# Plastic crate recommendation?



## MNGunner (Nov 13, 2012)

I'm in Minnesota and have used the cheap (vari-kennel) type crates for probably 25-30 years now. I've gone through a few over the years. It's inside a tuck topper--I prefer plastic because in the summer it can get very hot in the back (I've had to fill it with ice before) and very cold in the winter.

I'm looking at getting more premium plastic crate. What do you guys recommend between the Ruff Tuff or the Dakota 283 (I'd say the Gunnar too, but that's more than I want to spend)? For those of you with the Ruff Tuff, do the tie down kits fold out of the way when used with a cover? Any other brands?

Thanks!


----------



## ducktrooper (Feb 5, 2015)

Love my Ruff Tough....unless you have a pick up, I don't know why you'd want to buy a Gunnar....Ruff Tuff is much better and easier than any varikennel. Got mine at LL Bean with discount and free shipping.


----------



## Bob Z (Mar 16, 2013)

I'm going to preface this by saying I'll only have Ainley, but if your interested in a plastic crate look at NorthStar Crates. A friend of mine has a single and I was very impressed with the quality. If I recall correctly, they could customize it almost anyway you want. Another point is they are from your home state of MN.


----------



## MNGunner (Nov 13, 2012)

Bob Z said:


> I'm going to preface this by saying I'll only have Ainley, but if your interested in a plastic crate look at NorthStar Crates. A friend of mine has a single and I was very impressed with the quality. If I recall correctly, they could customize it almost anyway you want. Another point is they are from your home state of MN.


Thanks I remember their ad from a long time ago. I'll have to check them out.


----------



## Erik W (Mar 27, 2015)

The Ruff Tuff boxes are great. Mine has doors on both ends and thus have good ventilation. Also lets dog see what's going on in front of SUV. They are heavier to lift than typical plastic crate. Still have a couple crates used mostly inside now that dogs seem to like when hanging out with me in workshop, etc.

== == ==

EXERCISE BRIEF: Write the next part of the plastic crate forum thread, picking up after its last post.

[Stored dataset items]

== == ==

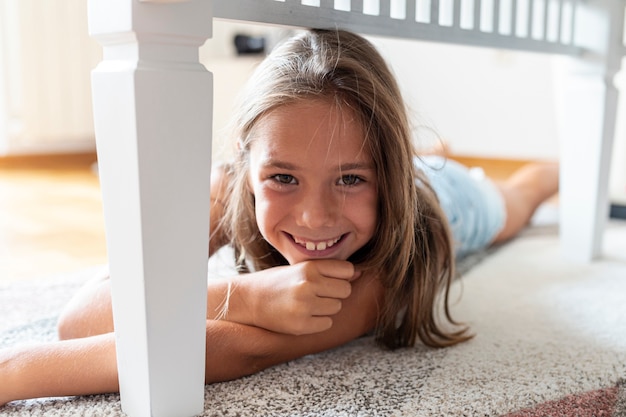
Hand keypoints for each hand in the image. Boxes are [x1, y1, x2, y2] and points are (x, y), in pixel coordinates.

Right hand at [244, 259, 360, 335]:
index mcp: (308, 268)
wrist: (247, 300)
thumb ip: (327, 270)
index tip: (329, 279)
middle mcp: (308, 285)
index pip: (347, 271)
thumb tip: (359, 273)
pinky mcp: (301, 325)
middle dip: (335, 293)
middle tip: (318, 293)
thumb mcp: (299, 269)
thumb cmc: (276, 282)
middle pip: (346, 290)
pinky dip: (319, 321)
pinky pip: (327, 323)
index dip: (341, 276)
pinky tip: (303, 315)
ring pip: (337, 307)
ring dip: (326, 307)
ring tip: (307, 303)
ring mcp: (305, 306)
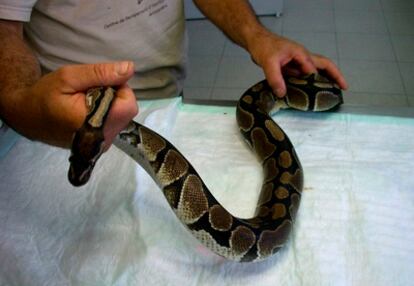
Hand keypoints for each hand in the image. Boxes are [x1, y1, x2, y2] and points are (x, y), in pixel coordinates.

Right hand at [3, 61, 137, 147]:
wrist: (28, 118)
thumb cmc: (45, 96)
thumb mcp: (69, 77)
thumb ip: (101, 73)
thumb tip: (129, 68)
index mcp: (94, 124)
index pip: (128, 104)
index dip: (118, 88)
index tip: (99, 84)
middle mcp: (103, 139)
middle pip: (127, 110)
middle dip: (114, 96)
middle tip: (89, 92)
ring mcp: (103, 144)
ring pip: (123, 117)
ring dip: (110, 105)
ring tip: (87, 102)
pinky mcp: (102, 145)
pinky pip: (116, 124)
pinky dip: (107, 114)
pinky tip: (89, 111)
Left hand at [248, 31, 347, 96]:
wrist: (256, 41)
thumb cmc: (264, 46)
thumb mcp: (268, 63)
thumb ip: (275, 78)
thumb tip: (282, 93)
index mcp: (301, 54)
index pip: (314, 71)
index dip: (318, 82)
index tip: (322, 94)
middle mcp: (303, 57)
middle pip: (324, 65)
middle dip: (335, 76)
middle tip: (343, 88)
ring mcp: (298, 61)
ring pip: (316, 70)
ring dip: (325, 79)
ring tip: (332, 91)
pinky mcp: (292, 66)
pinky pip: (305, 75)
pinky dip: (310, 82)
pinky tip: (310, 92)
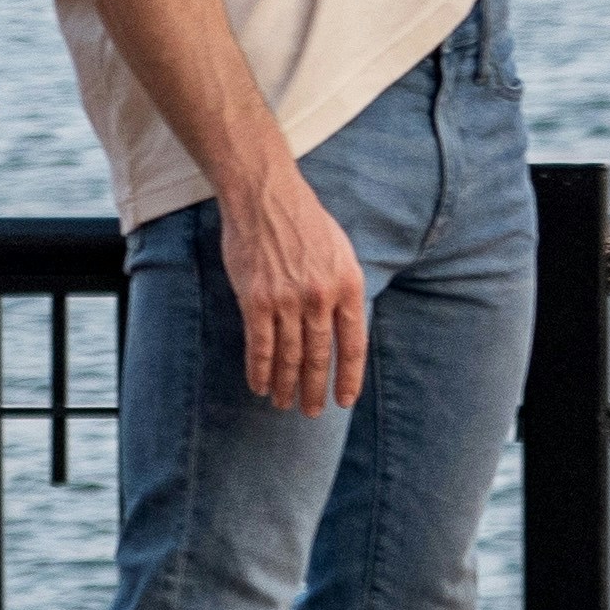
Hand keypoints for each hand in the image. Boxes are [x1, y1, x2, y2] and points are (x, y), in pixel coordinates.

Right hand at [218, 159, 370, 411]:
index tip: (344, 401)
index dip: (349, 377)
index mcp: (348, 285)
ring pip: (289, 357)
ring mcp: (287, 300)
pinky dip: (260, 371)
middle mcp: (320, 297)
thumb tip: (343, 326)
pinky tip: (260, 386)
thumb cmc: (304, 221)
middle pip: (319, 357)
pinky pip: (260, 346)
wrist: (266, 197)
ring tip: (284, 404)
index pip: (353, 344)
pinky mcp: (256, 300)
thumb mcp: (341, 251)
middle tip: (311, 412)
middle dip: (315, 389)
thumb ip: (344, 289)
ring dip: (286, 385)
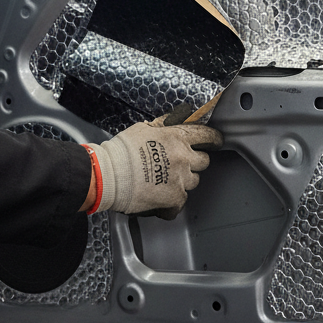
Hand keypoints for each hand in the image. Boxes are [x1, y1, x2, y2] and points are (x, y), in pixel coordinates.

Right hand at [90, 118, 222, 219]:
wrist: (107, 174)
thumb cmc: (121, 151)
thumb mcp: (144, 127)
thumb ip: (165, 124)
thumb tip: (176, 118)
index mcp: (177, 137)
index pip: (207, 136)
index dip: (213, 139)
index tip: (215, 142)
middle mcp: (183, 157)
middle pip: (203, 161)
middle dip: (193, 162)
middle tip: (177, 164)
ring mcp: (180, 179)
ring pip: (194, 182)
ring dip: (182, 181)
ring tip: (163, 181)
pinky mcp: (174, 198)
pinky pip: (181, 203)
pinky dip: (171, 204)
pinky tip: (159, 200)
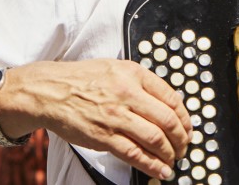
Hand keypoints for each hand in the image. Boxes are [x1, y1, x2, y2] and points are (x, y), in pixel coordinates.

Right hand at [0, 59, 191, 180]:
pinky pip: (136, 155)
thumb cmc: (81, 79)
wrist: (51, 90)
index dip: (184, 116)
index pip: (170, 96)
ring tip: (172, 159)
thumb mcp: (113, 67)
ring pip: (156, 139)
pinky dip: (153, 165)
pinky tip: (161, 170)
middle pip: (167, 120)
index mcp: (131, 72)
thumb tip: (164, 102)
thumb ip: (138, 81)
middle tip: (183, 146)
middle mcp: (127, 92)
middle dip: (181, 138)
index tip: (187, 126)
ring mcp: (116, 115)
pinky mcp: (105, 136)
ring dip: (170, 154)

== == ==

RESULT OF THE EXERCISE:
----------



## Keith Stroyan (Sep 22, 2005)

I like my Ruff Tuff's. I had them make them with no holes in the bottom half, so it reduces water shaken into the SUV.


----------



## MNGunner (Nov 13, 2012)

Thanks guys. I checked out NorthStar and they actually sell Ruff Tough along with their own models. I'm pretty sure I'm going to get a Ruff Tough


----------



## Dick Jennings (Mar 19, 2007)

I have a 3-hole Northstar Plastics Manufacturing kennel system, mounted on a homemade drawer system, in bed of F-150. Kennel system brakes down into a single unit and a double unit. These kennels are absolutely outstanding. Extremely well made and rock solid. I will eventually purchase a MTCK or Ainley drawer system, with platform, to mount my Northstar kennels on, but will not replace the Northstar kennels,...these kennels will last forever and are extremely safe housing for my dogs,....they are worth every penny.


----------



## WindyCreek (Jan 3, 2007)

Been very happy with my Ruff Tuff, have two. The tiedowns do not fold out of the way but they do not stick out very far.


----------



## MNGunner (Nov 13, 2012)

WindyCreek said:


> Been very happy with my Ruff Tuff, have two. The tiedowns do not fold out of the way but they do not stick out very far.


It looks to me like the new tie downs are loops that are foldable, but I'm not sure (at least from the Ruff Tough website).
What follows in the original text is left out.